2002 Programming Contest

Results

Nine teams from various schools in Idaho participated in the sixth High School programming contest.  A total of 25 students participated in the contest.

The first place team was from Centennial High School. The team members were Kelv Cutler Steven Madsen, Stephen Longmuir. They were able to solve all three problems correctly! The second place team was from Eagle High School. The team members were Nathan McIntyre, Scott Carter, Stephen Sledjieski. The third team was from Centennial High School. The team members were Nalin Ratnayake, Michael Owen. All teams finished at least one program correctly.

The Problems

Here are the problems used in the competition.
 
 
 
 


Problem 1: Word Chain

Description: A Word Chain is a sequence of words which differ by one letter. The
following sequence is a word chain

MOM MOP MAP TAP TOP TOW

because each adjacent word differs by exactly one letter.
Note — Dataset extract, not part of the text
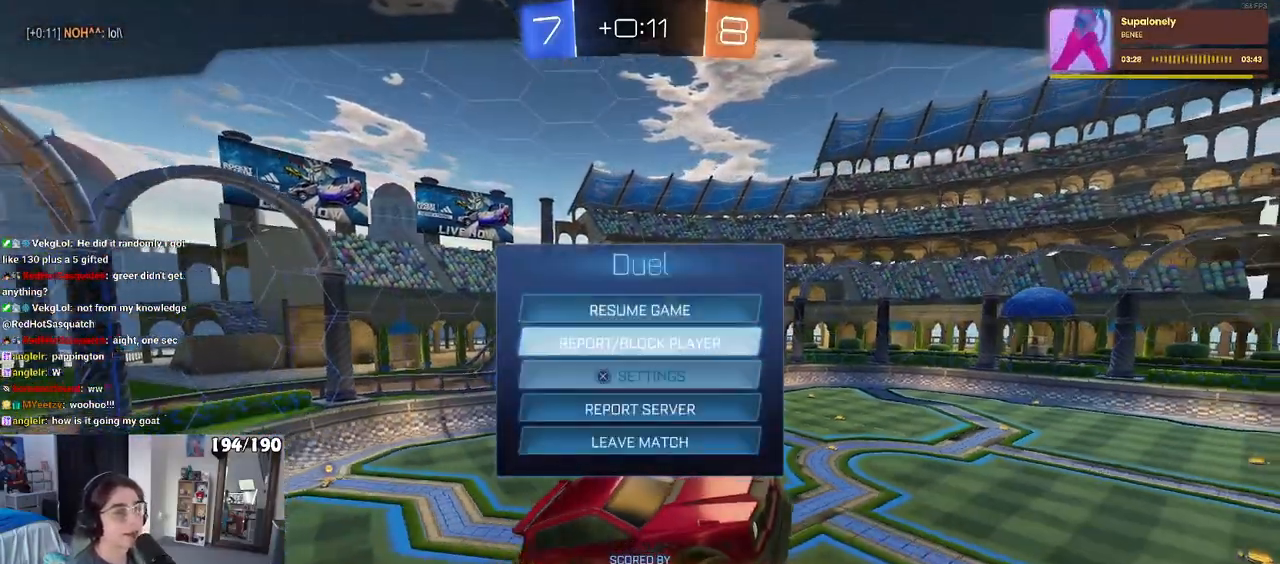
{"buttons": ["CIRCLE"], "left_stick": "center", "right_stick": "center", "events": [[250, "DPAD_DOWN", "up"], [433, "CIRCLE", "down"]]}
Write a program that  accepts a sequence of words and tests whether it is word chain. Assume that each sequence is terminated by a special word named END. {\it The word END is not part of the sequence}. Some test sequences are: HEAL, HEAD, DEAD, DEED, DEER, BEER, END and the sequence TWO, TOO, TOP, PIP, POP, END. After reading a  sequence print whether it is or is not a word chain.
 
 

Examples:

Input:
MOM MOP MAP TAP TOP TOW END

Output:
is a word chain.

Input:
TWO TOO TOP PIP POP END

Output:
is not a word chain.


Problem 2: Circular Numbers


Description:   A whole number is said to be circular if, when you multiply the number by its units decimal digit, the result is the number with its decimal digits rotated to the right, where the units digit becoming its high-order digit. For example, 11111 is a circular number because of the multiplication:

11111
       x1
--------
11111
 

Write a program to test if a given number is a circular number. You may assume
that the given number is in the range 0 through 2,000,000,000.
 
 

Examples:

Input:
123456

Output:
123456 is not a circular number

Input:
11111

Output:
11111 is a circular number
 
 


Problem 3: Phoney Programming


Description: A standard telephone has both numbers and letters on its keys. Each of
the ten number keys has the letters associated as follows:

1,0: Have no corresponding letters
2:   A B C
3:   D E F
4:   G H I
5:   J K L
6:   M N O
7:   P R S
8:   T U V
9:   W X Y

If the last four digits of the phone number contains a 0 or a 1 then your program does nothing. Otherwise, it checks all the permutations formed from the letters represented by the corresponding numbers of the last four digits of the phone number against an English dictionary and then prints out all the permutations that were found in the dictionary.

For the competition, an English dictionary is available at /usr/share/dict/words. It contains 45424 words, one per line. Your program should use this dictionary.
 

Example:

Input:
3332665

Output:
amok
book
cook
cool

Input:
3450147

Output:
Sorry, the phone number contains 0 or 1 in the last 4 digits.